Adani Ports and Special Economic Zone (APSEZ) has reported a 16 percent year-on-year (YoY) decline in net profit at Rs 1,072.4 for the first quarter ended June mainly due to foreign exchange loss.
Forex loss was at Rs 1,201 crore in the quarter under review versus Rs 389 crore in the same quarter in FY22. Total revenue stood at Rs 4,638 crore during the period under review, down 0.7 percent from the corresponding period of the preceding fiscal year.
The stock ended the day on Monday at Rs 801.25, down 1.08 percent from the previous close.
At the operating level, EBITDA (earnings before interest, taxes, depreciation, and amortisation, a measure of a company's overall financial performance), declined 20.4 percent to Rs 1,804.6 crore in the first quarter of FY23 from the corresponding period in FY22.
EBITDA margin stood at 38.9 percent in the reporting quarter as compared to 48.5 percent in the corresponding period in the previous fiscal year.
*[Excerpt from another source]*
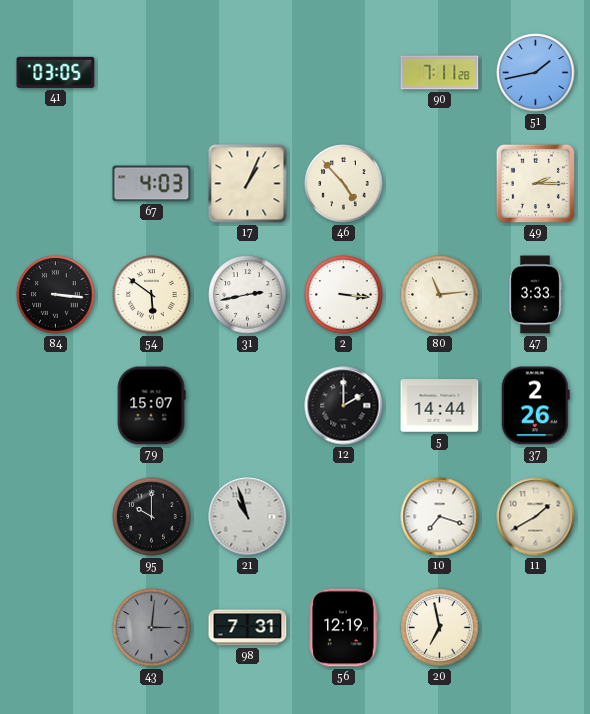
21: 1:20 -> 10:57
Karan Adani, the CEO and whole-time director of Adani Ports, said the first quarter of FY23 had been the strongest in APSEZ's history, with a record cargo volume and the highest quarterly EBITDA. This is an 11 percent jump on a robust performance in the corresponding quarter last year that witnessed the post-COIVD demand surge.
The ports business, on the back of 8 percent YoY growth in volumes, delivered an 18 percent jump in EBITDA. The logistics business, too, experienced robust growth, with EBITDA increasing 56 percent YoY. The EBITDA margin of the logistics business expanded 370s basis points due to economies of scale and increased share of the General Purpose Wagon Investment Scheme (GPWIS) revenue stream.
He said the company continued this strong performance in July and recorded 100 MMT of cargo throughput in the initial 99 days of FY23 — "a feat never achieved before".
The container terminal at Gangavaram Port will become operational next month, while the 5 MMT LNG terminal at Dhamra will be ready by December end. This LNG terminal has a take-or-pay contract with a couple of oil and gas majors, APSEZ said.
Adani said the company is confident of achieving our full-year guidance of 350-360 MMT cargo volumes and EBITDA of Rs 12,200-12,600 crore.
During the first quarter of FY23, APSEZ handled 90.89 MMT of cargo (including 9.09 MMT at Gangavaram Port), which is an 8 percent YoY growth. The growth in cargo volume was led by dry cargo (+11.2 percent increase), followed by containers (+3.2 percent), and liquids, including crude (+5.6 percent). Though a small proportion of overall volumes, the automobile segment saw a 120 percent jump in volumes.